En définitive, malgré les difficultés auxquelles se heurte l'Europe au plan international, "l'abandon progressif des semi-génériques vinicoles, en échange de concessions sur d'autres sujets, n'est plus une solution marquée du sceau de l'impossible"25, comme l'a montré l'accord bilatéral conclu avec les États-Unis en 2006. Le contexte évoluant, un nombre croissant de voix s'élève, aux États-Unis mêmes, pour exposer la nécessité d'une disparition progressive des génériques et semi-génériques. Cette évolution s'explique par la prise de conscience, sur le territoire américain, des dangers de la non-protection des indications géographiques : de plus en plus, les producteurs américains se trouvent placés dans la situation qui est celle de leurs homologues européens depuis des décennies. "Il est plaisant de voir que les vignerons de Californie sont aujourd'hui dans une position similaire à celle des producteurs européens qui se plaignent de l'utilisation des termes “champagne” et “Chablis” par des exploitations américaines"26. Pour cette raison, une partie importante de la doctrine américaine se prononce en faveur d'une disparition totale des utilisations génériques et semi-génériques de dénominations européennes, y compris des utilisations anciennes et des marques antérieures, qui devraient, selon ces auteurs, être éliminées progressivement (phased-out), à l'issue de périodes de transition. Une telle élimination, qui excède les prescriptions du droit international, ne peut toutefois résulter que de compromis négociés par les États. À cet égard, on peut escompter que les effets des négociations menées par l'Union européenne avec la plupart des autres États du Nouveau Monde, et en particulier l'Australie, feront apparaître l'intérêt pour les États-Unis de développer des dénominations locales pour remplacer les semi-génériques européens.

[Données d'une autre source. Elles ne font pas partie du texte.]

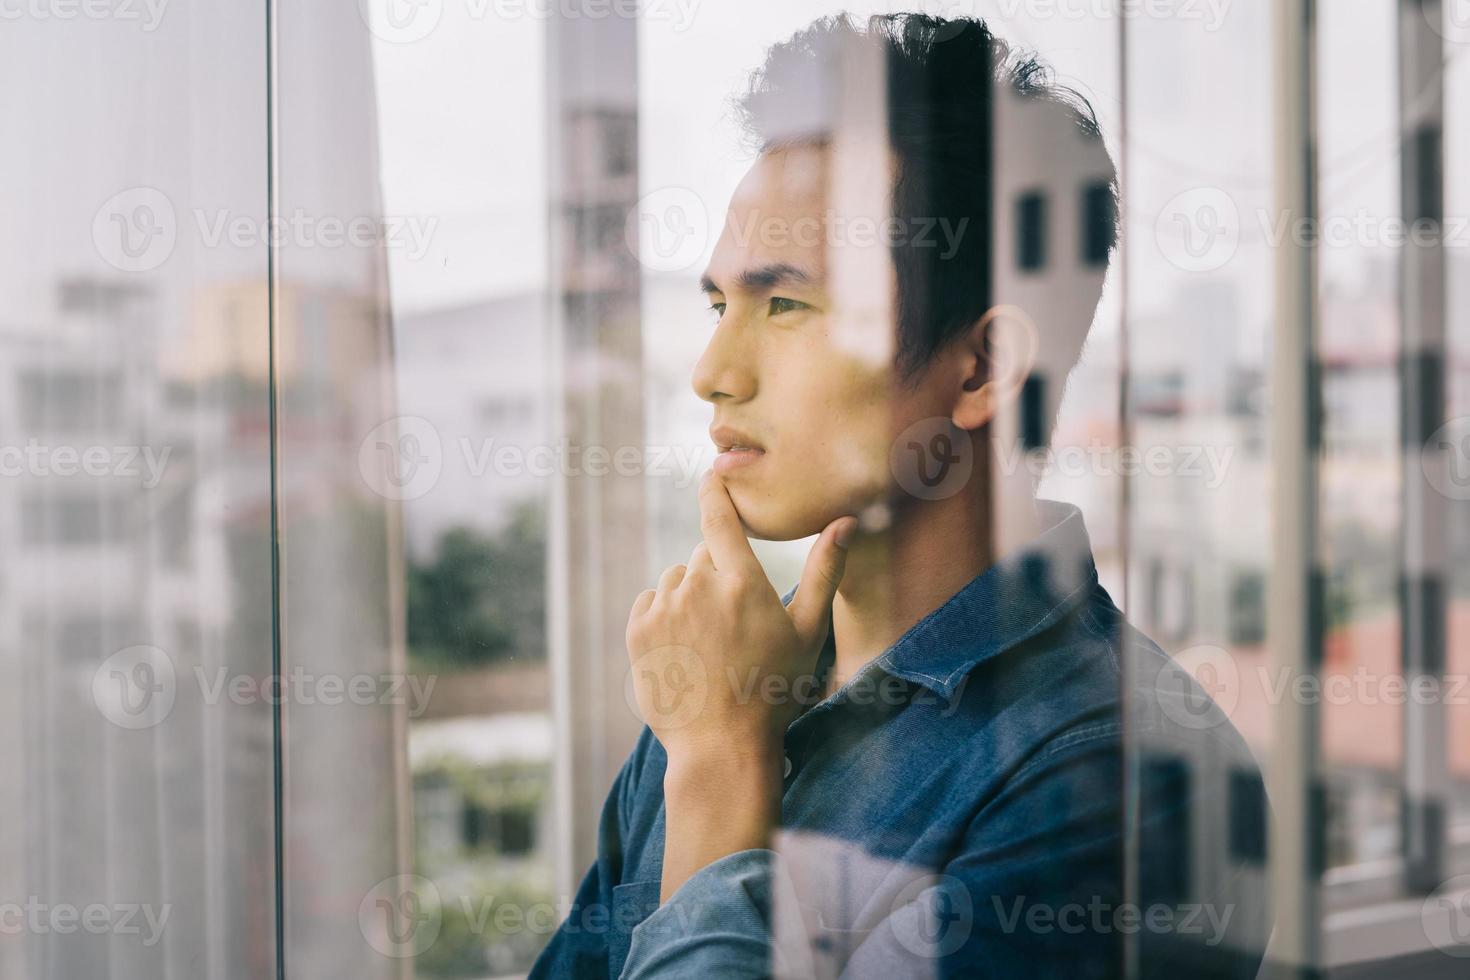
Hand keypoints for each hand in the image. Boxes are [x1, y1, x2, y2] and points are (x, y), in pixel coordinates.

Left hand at [625, 473, 855, 761]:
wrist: (720, 746)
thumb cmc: (773, 689)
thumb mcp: (807, 632)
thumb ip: (824, 571)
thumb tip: (846, 521)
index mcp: (741, 582)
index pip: (720, 517)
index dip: (715, 491)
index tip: (711, 473)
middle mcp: (698, 586)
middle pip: (704, 557)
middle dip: (718, 577)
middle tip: (736, 623)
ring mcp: (664, 608)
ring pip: (676, 580)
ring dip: (689, 596)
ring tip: (710, 641)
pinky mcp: (638, 630)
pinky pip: (650, 601)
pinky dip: (664, 614)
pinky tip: (686, 648)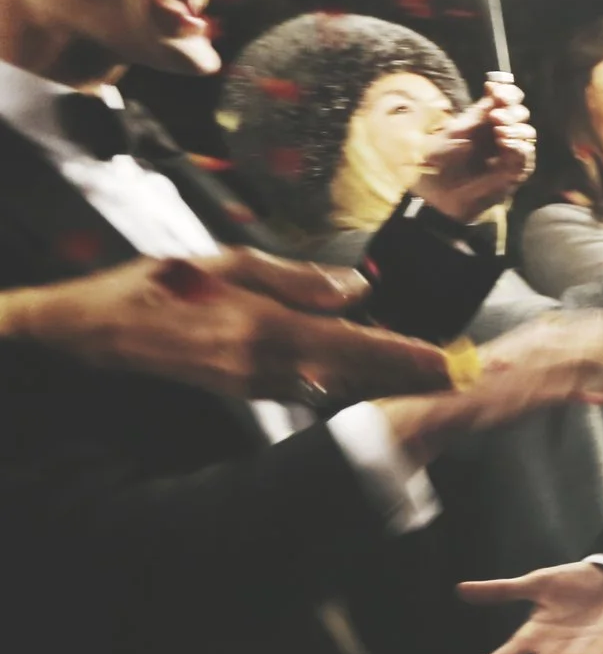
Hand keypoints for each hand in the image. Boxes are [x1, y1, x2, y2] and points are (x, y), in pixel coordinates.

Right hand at [0, 251, 448, 400]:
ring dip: (381, 381)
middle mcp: (267, 367)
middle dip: (409, 377)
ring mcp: (255, 386)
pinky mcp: (243, 391)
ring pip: (337, 388)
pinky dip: (343, 382)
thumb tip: (358, 288)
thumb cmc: (155, 286)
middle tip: (459, 372)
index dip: (410, 358)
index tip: (454, 364)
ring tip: (425, 370)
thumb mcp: (226, 262)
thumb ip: (296, 278)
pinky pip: (308, 390)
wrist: (91, 331)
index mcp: (267, 330)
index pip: (358, 349)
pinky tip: (364, 372)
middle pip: (358, 378)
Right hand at [368, 311, 602, 465]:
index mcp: (542, 331)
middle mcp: (544, 341)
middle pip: (599, 333)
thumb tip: (591, 379)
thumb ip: (559, 366)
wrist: (451, 395)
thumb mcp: (527, 363)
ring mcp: (542, 363)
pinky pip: (578, 385)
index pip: (591, 322)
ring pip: (594, 354)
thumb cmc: (488, 383)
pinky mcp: (538, 387)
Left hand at [414, 77, 535, 222]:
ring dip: (515, 127)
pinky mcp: (515, 172)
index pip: (509, 101)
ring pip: (528, 133)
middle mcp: (501, 135)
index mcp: (487, 122)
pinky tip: (504, 143)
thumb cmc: (442, 161)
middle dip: (512, 110)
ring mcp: (509, 154)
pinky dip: (518, 145)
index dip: (508, 93)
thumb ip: (479, 110)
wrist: (438, 193)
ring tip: (498, 130)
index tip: (498, 90)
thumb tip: (494, 84)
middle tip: (495, 115)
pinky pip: (526, 155)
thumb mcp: (458, 130)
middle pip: (521, 114)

Pour ces raisons, on peut partager l'optimisme de certains auteurs, qui voient dans les semi-génériques une simple "étape intermédiaire vers la formation d'une véritable identité locale pour les produits concernés, quand ceux-ci auront atteint une notoriété suffisante pour ne plus avoir besoin d'en emprunter une"27. La tendance générale au plan international, en dépit des difficultés rencontrées au cours des négociations, est indéniablement à l'élimination des dénominations génériques protégées dans leur pays d'origine. Cette éradication est déjà fortement avancée s'agissant des dénominations viticoles.